The crowd went to a house and halted in front of the main entrance to the house. The little boy looked around with proud eyes. This was his party and all those people were there because of him. Once he climbed down from the horse, of course with a little help from his father, he suddenly looked much smaller. The father of the boy told us to go to the first floor of the house; he and his boy would come later. We walked up and waited in a room that was transformed into a small-improvised amateur operation room. A green operation sheet on the floor and some scissors and other attributes necessary for the “operation” were in a little suitcase on the floor. A guy, the man who was going to do the circumcision, looked at us and told us the best place to sit was at the other side against the wall of the room. About 10 minutes later the patient and his father entered the room. In the wake all the relatives and friends entered the small room and my God, I was happy that I had listened to the “doctor.”

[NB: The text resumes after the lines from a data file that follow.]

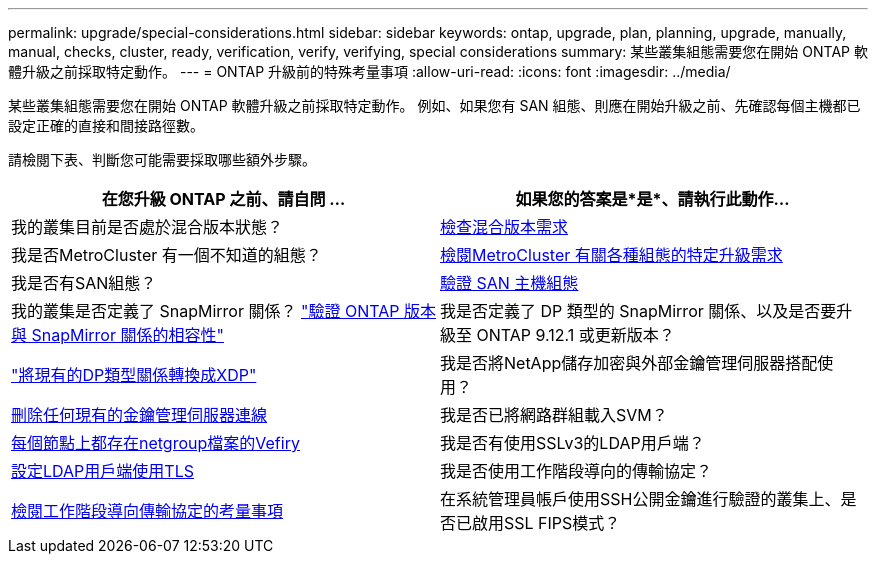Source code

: ---
permalink: upgrade/special-considerations.html 
sidebar: sidebar 
keywords: ontap, upgrade, plan, planning, upgrade, manually, manual, checks, cluster, ready, verification, verify, verifying, special considerations 
summary: 某些叢集組態需要您在開始 ONTAP 軟體升級之前採取特定動作。 
---
= ONTAP 升級前的特殊考量事項
:allow-uri-read: 
:icons: font
:imagesdir: ../media/


[role="lead"]
某些叢集組態需要您在開始 ONTAP 軟體升級之前採取特定動作。  例如、如果您有 SAN 組態、則應在開始升級之前、先確認每個主機都已設定正確的直接和間接路徑數。

請檢閱下表、判斷您可能需要採取哪些額外步驟。

[cols="2*"]
|===
| 在您升級 ONTAP 之前、請自問 ... | 如果您的答案是*是*、請執行此動作... 


| 我的叢集目前是否處於混合版本狀態？ | xref:concept_mixed_version_requirements.html[檢查混合版本需求] 


| 我是否MetroCluster 有一個不知道的組態？  a| 
xref:concept_upgrade_requirements_for_metrocluster_configurations.html[檢閱MetroCluster 有關各種組態的特定升級需求]



| 我是否有SAN組態？ | xref:task_verifying_the_san_configuration.html[驗證 SAN 主機組態] 


| 我的叢集是否定義了 SnapMirror 關係？
link:../data-protection/compatible-ontap-versions-snapmirror-concept.html["驗證 ONTAP 版本與 SnapMirror 關係的相容性"] | 我是否定義了 DP 類型的 SnapMirror 關係、以及是否要升級至 ONTAP 9.12.1 或更新版本？ 


| link:../data-protection/convert-snapmirror-version-flexible-task.html["將現有的DP類型關係轉換成XDP"] | 我是否將NetApp儲存加密與外部金鑰管理伺服器搭配使用？ 


| xref:task_preparing_to_upgrade_nodes_using_netapp_storage_encryption_with_external_key_management_servers.html[刪除任何現有的金鑰管理伺服器連線] | 我是否已將網路群組載入SVM？ 


| xref:task_verifying_that_the_netgroup_file_is_present_on_all_nodes.html[每個節點上都存在netgroup檔案的Vefiry] | 我是否有使用SSLv3的LDAP用戶端？ 


| xref:task_configuring_ldap_clients_to_use_tls_for_highest_security.html[設定LDAP用戶端使用TLS] | 我是否使用工作階段導向的傳輸協定？ 


| xref:concept_considerations_for_session_oriented_protocols.html[檢閱工作階段導向傳輸協定的考量事項] | 在系統管理員帳戶使用SSH公開金鑰進行驗證的叢集上、是否已啟用SSL FIPS模式？ 
|===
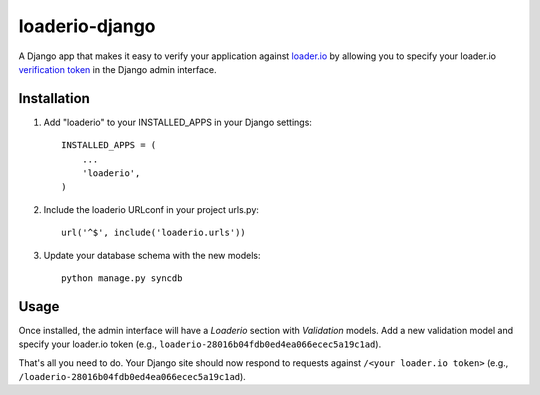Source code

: loaderio-django
===============

A Django app that makes it easy to verify your application against loader.io_ by
allowing you to specify your loader.io `verification token`_ in the Django admin
interface.

.. _loader.io: https://loader.io
.. _verification token: http://support.loader.io/article/20-verifying-an-app


Installation
------------

1. Add "loaderio" to your INSTALLED_APPS in your Django settings::

    INSTALLED_APPS = (
        ...
        'loaderio',
    )

2. Include the loaderio URLconf in your project urls.py::

    url('^$', include('loaderio.urls'))

3. Update your database schema with the new models::

        python manage.py syncdb

Usage
-----

Once installed, the admin interface will have a `Loaderio` section with
`Validation` models. Add a new validation model and specify your
loader.io token (e.g., ``loaderio-28016b04fdb0ed4ea066ecec5a19c1ad``).

That's all you need to do. Your Django site should now respond to requests
against ``/<your loader.io token>`` (e.g., ``/loaderio-28016b04fdb0ed4ea066ecec5a19c1ad``).
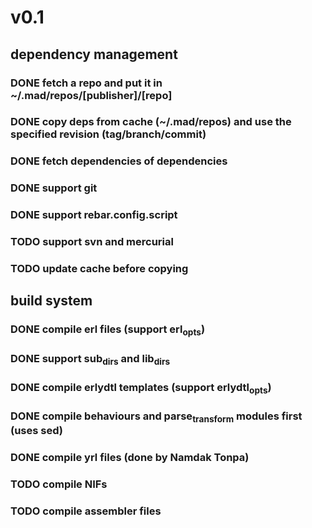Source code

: * v0.1

** dependency management
*** DONE fetch a repo and put it in ~/.mad/repos/[publisher]/[repo]
*** DONE copy deps from cache (~/.mad/repos) and use the specified revision (tag/branch/commit)
*** DONE fetch dependencies of dependencies
*** DONE support git
*** DONE support rebar.config.script
*** TODO support svn and mercurial
*** TODO update cache before copying

** build system
*** DONE compile erl files (support erl_opts)
*** DONE support sub_dirs and lib_dirs
*** DONE compile erlydtl templates (support erlydtl_opts)
*** DONE compile behaviours and parse_transform modules first (uses sed)
*** DONE compile yrl files (done by Namdak Tonpa)
*** TODO compile NIFs
*** TODO compile assembler files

The boy stood in the middle of the room looked around. Proud eyes all of a sudden changed into the scared eyes of a little boy who knew what was going to happen. You could see the questions rushing through his mind: Will this take long? Will this hurt? How much are they going to cut from me? All of a sudden his eyes changed again. They were strong, determined eyes that wondered: “What will I get from all those people” and “soon I will be a man.” Then again the fear took over and an uncle shouted in his ear: “You will be a man soon and men don’t cry. Be strong, show that you are a member of our family.” Before the boy could change his thoughts the “doctor” took the syringe, checked if the content was okay and stuck the needle in the little penis of the boy. The boy shouted but then, all of a sudden, became quiet. The local anesthesia was working. The penis of the boy was disinfected and then there was a shiny scissors. Before I realized the “doctor” cut a tiny piece of the foreskin of the boy and with an enormous applause of the crowd the boy looked at his penis. He smiled nervously and then lay down; it was all too much for him.
Happy to have encountered a circumcision (and even film it) we left the happy family behind. It was time to concentrate on the rest of the interviews for my program and… I wanted to do some shopping.
But this episode was going to be a good one and, satisfied, I walked toward the center of the village.